Participants in one study of this review identified the need for rigorous and in-depth training for mental health professionals regarding different religions (Prasad-Ildes & Ramirez, 2006). Though participants of this study were people with mental health concerns (Prasad-Ildes & Ramirez, 2006), a similar requirement of nuanced and in-depth training regarding diverse religions and cultures was also identified in a qualitative survey with Australian health workers (Lindegaard Moensted & Day, 2022). Since one of the reasons CALD people may not access mental health care is that health professionals do not understand their religious and cultural beliefs (Mitchell et al., 1998; Tobin, 2000), training and education of health professionals are essential.

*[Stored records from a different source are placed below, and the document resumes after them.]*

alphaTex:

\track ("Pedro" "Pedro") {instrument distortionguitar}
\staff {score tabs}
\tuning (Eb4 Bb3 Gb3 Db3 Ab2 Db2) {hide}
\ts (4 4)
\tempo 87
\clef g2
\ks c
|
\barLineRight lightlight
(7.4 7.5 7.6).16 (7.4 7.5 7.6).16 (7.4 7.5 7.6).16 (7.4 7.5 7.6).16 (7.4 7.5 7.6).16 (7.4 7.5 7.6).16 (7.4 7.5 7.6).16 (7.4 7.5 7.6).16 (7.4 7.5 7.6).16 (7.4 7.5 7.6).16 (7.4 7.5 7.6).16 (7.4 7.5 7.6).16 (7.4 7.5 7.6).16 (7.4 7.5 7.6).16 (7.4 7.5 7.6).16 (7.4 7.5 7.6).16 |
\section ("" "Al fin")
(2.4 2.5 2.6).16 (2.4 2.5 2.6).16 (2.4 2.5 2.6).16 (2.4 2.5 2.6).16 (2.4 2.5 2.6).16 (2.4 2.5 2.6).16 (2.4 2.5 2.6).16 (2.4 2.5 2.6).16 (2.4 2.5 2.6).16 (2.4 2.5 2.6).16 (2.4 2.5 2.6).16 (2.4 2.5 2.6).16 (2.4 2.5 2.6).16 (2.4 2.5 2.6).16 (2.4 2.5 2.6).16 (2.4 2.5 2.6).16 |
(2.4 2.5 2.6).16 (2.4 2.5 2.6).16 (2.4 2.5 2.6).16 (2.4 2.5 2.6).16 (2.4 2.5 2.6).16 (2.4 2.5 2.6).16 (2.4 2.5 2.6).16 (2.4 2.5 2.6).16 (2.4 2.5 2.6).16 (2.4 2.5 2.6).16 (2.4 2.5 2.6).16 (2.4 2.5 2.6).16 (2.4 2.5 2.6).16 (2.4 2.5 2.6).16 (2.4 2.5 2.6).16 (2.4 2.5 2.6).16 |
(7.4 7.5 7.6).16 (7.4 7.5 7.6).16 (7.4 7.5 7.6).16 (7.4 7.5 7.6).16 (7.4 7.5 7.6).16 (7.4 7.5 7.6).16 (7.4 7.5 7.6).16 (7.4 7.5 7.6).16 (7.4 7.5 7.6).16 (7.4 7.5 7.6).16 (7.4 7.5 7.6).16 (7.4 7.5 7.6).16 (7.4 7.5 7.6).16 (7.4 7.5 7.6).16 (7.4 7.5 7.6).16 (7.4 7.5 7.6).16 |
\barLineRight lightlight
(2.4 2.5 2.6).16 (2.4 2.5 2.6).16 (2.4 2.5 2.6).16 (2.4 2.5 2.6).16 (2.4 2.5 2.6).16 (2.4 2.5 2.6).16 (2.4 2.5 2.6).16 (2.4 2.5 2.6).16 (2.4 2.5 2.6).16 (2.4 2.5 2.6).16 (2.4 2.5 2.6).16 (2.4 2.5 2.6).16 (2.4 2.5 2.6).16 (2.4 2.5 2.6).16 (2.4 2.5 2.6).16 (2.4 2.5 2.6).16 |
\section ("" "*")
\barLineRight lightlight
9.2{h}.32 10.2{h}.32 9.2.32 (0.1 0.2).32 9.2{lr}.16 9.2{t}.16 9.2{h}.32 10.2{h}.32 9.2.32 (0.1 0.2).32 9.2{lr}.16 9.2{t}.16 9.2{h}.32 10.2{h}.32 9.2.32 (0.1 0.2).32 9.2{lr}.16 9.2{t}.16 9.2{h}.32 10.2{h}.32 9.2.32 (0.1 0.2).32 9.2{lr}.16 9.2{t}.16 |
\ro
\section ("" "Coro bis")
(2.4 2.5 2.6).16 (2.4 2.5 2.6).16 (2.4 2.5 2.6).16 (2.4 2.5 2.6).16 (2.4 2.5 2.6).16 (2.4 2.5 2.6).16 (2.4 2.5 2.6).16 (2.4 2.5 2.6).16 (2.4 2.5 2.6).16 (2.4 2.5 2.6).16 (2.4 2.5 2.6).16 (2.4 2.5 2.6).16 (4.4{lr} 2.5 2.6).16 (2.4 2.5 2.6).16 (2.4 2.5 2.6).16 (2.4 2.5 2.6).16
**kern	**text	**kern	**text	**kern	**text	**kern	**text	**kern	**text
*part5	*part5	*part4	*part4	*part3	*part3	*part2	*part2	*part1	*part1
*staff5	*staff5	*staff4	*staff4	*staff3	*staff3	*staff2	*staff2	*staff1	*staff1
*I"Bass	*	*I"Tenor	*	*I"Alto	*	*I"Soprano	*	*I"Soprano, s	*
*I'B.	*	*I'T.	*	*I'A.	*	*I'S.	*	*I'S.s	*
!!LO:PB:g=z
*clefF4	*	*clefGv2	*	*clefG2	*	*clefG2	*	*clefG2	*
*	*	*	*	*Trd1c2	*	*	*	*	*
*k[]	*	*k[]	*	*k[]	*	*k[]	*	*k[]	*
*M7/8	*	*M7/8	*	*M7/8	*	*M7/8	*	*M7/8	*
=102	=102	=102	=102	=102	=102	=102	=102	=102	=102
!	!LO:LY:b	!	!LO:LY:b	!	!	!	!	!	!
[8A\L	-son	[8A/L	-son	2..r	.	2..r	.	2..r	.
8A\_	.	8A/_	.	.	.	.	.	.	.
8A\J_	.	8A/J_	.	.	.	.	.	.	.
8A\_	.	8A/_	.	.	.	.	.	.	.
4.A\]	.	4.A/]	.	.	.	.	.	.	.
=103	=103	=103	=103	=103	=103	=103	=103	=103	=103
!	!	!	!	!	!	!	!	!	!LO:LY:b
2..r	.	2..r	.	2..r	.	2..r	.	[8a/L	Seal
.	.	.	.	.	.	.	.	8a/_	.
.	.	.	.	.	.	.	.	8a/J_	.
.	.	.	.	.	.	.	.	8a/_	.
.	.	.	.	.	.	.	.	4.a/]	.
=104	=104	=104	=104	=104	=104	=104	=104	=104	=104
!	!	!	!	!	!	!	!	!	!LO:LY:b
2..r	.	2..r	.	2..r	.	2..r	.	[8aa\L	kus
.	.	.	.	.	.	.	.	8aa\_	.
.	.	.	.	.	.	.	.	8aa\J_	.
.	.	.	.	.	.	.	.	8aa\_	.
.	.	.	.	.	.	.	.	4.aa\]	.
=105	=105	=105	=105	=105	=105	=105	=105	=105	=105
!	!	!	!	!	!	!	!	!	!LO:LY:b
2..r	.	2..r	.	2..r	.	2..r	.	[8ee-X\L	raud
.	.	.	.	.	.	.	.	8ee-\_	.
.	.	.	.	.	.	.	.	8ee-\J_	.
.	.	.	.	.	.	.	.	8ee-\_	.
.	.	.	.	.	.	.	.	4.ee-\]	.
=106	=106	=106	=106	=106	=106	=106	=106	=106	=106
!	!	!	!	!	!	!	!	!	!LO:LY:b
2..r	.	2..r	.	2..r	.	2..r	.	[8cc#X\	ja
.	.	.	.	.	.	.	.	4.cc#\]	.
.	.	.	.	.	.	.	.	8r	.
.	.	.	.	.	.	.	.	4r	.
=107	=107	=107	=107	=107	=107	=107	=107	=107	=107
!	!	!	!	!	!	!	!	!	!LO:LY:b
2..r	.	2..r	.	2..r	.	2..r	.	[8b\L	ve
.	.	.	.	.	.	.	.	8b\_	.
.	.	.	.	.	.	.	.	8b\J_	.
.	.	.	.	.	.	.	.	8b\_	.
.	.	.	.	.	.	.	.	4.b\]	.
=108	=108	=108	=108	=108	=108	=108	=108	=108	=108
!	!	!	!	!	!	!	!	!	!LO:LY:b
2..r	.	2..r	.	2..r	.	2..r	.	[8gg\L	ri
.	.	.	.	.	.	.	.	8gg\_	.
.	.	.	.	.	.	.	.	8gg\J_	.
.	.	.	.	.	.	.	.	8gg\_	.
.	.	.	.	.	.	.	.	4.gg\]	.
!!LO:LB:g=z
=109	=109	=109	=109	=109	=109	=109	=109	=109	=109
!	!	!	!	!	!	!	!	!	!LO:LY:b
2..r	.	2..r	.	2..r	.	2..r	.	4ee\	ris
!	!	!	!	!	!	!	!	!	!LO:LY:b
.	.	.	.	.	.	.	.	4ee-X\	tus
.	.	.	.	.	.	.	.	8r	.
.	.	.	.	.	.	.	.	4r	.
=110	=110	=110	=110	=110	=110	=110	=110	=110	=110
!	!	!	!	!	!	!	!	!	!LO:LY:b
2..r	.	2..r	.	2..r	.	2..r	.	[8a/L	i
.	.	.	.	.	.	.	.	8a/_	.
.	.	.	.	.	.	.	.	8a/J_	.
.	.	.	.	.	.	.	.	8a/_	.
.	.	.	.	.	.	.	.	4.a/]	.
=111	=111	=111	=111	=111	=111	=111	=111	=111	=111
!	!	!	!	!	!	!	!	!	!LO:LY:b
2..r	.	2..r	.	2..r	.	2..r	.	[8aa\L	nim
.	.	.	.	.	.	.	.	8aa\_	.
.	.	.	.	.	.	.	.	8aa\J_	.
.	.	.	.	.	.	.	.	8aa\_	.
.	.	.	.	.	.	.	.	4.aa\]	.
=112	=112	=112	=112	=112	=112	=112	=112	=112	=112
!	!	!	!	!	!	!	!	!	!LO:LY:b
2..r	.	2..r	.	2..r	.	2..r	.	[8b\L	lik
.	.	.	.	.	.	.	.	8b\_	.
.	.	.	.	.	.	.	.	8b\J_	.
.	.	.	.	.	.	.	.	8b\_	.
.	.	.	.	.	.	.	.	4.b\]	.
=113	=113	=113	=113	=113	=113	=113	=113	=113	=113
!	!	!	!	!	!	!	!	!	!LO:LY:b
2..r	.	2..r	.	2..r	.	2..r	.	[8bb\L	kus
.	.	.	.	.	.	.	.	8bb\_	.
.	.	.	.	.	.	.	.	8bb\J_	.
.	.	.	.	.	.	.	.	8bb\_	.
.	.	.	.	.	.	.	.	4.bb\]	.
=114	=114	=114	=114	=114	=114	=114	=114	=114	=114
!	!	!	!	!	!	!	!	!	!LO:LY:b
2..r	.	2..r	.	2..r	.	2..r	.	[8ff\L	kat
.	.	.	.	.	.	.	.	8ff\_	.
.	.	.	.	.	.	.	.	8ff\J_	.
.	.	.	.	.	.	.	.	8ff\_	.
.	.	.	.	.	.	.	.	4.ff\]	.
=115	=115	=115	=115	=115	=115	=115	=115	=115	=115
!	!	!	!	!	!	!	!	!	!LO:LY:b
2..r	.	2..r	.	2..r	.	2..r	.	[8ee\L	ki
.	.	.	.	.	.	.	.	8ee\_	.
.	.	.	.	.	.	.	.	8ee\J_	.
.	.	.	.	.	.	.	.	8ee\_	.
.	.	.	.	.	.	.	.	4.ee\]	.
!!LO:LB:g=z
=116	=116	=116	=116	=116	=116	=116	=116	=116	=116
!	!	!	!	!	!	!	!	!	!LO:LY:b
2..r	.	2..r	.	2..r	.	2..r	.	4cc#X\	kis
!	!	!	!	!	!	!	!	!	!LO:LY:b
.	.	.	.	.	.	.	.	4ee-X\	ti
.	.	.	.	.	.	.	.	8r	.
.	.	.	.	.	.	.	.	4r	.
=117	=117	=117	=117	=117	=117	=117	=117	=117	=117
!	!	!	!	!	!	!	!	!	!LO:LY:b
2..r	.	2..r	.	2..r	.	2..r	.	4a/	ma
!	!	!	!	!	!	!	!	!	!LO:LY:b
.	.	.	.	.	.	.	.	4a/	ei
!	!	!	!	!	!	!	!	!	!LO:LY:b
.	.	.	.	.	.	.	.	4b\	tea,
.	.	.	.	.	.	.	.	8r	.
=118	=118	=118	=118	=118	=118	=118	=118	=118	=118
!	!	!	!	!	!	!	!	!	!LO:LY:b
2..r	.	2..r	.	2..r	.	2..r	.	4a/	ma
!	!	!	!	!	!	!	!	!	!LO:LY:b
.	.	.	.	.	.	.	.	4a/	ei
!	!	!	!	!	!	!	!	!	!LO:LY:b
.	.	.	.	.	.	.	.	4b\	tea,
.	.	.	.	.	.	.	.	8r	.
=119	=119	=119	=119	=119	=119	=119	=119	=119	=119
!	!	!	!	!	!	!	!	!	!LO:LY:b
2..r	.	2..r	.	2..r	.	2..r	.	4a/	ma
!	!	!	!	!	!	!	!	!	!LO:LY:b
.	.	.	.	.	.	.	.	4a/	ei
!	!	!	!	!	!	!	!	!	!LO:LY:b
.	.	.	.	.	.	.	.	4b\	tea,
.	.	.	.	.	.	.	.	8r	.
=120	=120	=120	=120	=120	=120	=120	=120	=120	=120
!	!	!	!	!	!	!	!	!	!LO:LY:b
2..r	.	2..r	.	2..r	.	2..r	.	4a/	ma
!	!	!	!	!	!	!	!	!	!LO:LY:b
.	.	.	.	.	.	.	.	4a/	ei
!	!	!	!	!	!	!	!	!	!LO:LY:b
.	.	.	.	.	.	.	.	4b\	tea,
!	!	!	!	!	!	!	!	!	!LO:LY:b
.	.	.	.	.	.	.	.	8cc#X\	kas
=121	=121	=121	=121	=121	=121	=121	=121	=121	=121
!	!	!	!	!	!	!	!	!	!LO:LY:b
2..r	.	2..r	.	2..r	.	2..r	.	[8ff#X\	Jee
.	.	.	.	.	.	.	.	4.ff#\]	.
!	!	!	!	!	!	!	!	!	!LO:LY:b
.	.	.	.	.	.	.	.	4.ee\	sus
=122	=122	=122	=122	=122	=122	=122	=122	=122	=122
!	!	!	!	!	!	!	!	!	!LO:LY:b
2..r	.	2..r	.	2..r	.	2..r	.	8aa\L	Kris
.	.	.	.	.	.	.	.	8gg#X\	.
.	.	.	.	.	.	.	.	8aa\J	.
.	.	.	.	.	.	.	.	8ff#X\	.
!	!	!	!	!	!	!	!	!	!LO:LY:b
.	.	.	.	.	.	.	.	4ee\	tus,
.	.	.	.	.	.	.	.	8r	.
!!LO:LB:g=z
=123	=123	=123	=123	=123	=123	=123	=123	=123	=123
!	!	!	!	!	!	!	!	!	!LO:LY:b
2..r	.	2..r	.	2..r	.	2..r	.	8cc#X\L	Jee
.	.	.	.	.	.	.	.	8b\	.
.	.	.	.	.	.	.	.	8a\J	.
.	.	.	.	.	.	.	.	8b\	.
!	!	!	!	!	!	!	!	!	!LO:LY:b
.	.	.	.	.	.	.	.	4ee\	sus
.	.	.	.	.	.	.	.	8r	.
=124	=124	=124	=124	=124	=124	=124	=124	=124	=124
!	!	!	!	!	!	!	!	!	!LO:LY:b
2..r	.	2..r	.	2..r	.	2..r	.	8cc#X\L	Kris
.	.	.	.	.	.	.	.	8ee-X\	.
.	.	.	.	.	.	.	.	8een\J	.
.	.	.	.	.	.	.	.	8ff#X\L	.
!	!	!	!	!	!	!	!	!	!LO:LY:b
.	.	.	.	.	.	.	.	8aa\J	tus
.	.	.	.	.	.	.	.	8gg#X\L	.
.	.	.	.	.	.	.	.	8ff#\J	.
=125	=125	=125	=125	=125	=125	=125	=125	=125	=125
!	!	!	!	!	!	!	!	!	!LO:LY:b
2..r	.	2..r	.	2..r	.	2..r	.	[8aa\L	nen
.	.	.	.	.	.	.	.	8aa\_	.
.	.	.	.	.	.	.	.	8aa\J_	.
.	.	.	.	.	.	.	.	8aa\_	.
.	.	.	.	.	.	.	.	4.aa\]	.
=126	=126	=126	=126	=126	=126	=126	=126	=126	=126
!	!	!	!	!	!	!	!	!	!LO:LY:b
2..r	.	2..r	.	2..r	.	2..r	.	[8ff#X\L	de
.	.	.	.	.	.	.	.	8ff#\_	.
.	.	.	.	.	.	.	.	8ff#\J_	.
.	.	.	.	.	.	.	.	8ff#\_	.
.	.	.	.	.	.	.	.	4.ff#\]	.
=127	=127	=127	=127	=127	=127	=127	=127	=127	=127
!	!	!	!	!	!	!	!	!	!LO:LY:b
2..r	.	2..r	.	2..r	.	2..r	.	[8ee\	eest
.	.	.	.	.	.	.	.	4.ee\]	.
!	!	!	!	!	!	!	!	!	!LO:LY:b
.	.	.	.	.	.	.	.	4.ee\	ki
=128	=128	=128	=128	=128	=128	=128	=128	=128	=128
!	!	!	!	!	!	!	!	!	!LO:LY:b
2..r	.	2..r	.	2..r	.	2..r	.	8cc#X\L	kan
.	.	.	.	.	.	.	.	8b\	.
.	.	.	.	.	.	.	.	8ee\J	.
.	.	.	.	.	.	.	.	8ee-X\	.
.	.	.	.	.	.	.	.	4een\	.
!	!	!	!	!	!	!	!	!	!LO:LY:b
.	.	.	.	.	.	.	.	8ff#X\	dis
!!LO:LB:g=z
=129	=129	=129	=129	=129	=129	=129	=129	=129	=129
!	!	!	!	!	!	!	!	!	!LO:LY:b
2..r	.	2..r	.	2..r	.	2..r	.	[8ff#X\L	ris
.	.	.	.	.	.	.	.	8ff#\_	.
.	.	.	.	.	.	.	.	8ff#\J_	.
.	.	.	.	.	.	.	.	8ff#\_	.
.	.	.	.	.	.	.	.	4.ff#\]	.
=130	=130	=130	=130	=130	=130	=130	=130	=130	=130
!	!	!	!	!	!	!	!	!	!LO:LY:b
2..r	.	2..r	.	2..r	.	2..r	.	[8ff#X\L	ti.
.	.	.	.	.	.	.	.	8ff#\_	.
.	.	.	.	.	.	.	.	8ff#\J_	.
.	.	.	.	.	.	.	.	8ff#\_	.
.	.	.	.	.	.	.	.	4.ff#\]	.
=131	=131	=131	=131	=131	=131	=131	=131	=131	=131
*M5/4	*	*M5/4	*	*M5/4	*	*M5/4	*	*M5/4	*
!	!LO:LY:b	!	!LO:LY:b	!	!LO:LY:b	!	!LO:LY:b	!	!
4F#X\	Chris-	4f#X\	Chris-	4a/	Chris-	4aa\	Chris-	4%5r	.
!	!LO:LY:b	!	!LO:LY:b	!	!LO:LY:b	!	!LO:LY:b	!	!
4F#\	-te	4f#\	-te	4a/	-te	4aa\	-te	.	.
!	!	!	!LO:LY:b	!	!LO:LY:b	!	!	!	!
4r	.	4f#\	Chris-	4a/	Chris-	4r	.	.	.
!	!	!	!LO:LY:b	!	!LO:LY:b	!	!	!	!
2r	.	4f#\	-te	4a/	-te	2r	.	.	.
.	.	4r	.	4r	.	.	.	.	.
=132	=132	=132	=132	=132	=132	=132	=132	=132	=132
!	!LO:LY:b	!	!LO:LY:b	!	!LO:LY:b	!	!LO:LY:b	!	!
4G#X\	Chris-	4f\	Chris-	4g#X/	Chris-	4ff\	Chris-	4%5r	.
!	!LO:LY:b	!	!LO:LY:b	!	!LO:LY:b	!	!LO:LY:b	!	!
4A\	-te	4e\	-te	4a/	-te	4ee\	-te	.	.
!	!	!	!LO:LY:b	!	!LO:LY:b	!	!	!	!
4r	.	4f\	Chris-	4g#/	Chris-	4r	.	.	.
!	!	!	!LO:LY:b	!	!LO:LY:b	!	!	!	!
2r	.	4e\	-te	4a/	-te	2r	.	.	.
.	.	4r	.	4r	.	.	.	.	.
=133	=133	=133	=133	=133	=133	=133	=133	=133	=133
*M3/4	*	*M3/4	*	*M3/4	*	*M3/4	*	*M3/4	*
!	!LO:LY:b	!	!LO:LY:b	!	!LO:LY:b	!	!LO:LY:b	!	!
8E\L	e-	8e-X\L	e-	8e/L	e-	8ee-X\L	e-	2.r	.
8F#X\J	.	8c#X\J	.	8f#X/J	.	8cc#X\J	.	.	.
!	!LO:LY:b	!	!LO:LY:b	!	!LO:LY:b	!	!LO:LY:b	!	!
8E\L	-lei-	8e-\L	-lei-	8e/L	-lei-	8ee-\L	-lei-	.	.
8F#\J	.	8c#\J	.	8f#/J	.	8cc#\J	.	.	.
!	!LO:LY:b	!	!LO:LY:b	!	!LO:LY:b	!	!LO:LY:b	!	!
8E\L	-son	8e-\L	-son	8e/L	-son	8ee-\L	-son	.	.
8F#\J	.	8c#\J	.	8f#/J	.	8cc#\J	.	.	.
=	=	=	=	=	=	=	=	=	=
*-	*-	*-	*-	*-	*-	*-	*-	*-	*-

Recommendations for Clinical Practice

The following recommendations can be drawn from the rapid review. Exploration of religious/spiritual orientation is noted to be critical for CALD community mental health assessment and care. Faith-adapted psychological interventions may be an alternative for CALD people willing to receive psychological therapies. Sensorimotor religious/spiritual practices (e.g. breathwork, chanting/recitation, and yoga) may be offered as a supportive and/or alternative intervention to the CALD people. Religious leaders' education and training, as well as their involvement in the provision of mental health care for the CALD population, particularly those from Africa and the Middle East, may be considered. Mental health professionals who provide care to the CALD population may be required to receive in-depth training on various religions and cultures.

Limitations

The review considered the CALD population including voluntary migrants, refugees, and other humanitarian entrants. It is important to note that there is diversity at many levels within the CALD group. For example, mental health care for a refugee displaced from a war-affected country would differ from that of a voluntary migrant who came through skilled migration. Also, people from different religious and/or ethnic backgrounds may have unique mental health needs. As a result, while the review's findings may be relevant to some extent for the overall CALD population, they should only be regarded as indicative. More focussed research is needed to identify the religious/spiritual needs of mental health care for specific groups within CALD communities. Only studies on religion and spirituality were included in this review. Because there was no clear distinction in the literature between cultural and religious aspects, some relevant research that reported religious or spiritual components as cultural traits may have been overlooked.

Conclusion

This rapid review provides some insight into the importance of the inclusion of religious/spiritual aspects in the mental health care of CALD communities in Australia. Available evidence suggests that people from CALD backgrounds draw strength and comfort from their religion to support mental health. Religious/spiritual practices were identified as effective mental health strategies by CALD people. Religious leaders may play an important role in mental health education and care for CALD communities. Involvement of religious leaders in mental health services, and integration of religious/spiritual practices in mainstream mental health interventions may improve mental health care for people with CALD backgrounds. Mental health professionals who provide care to CALD communities, should receive training and education about various religions and cultures.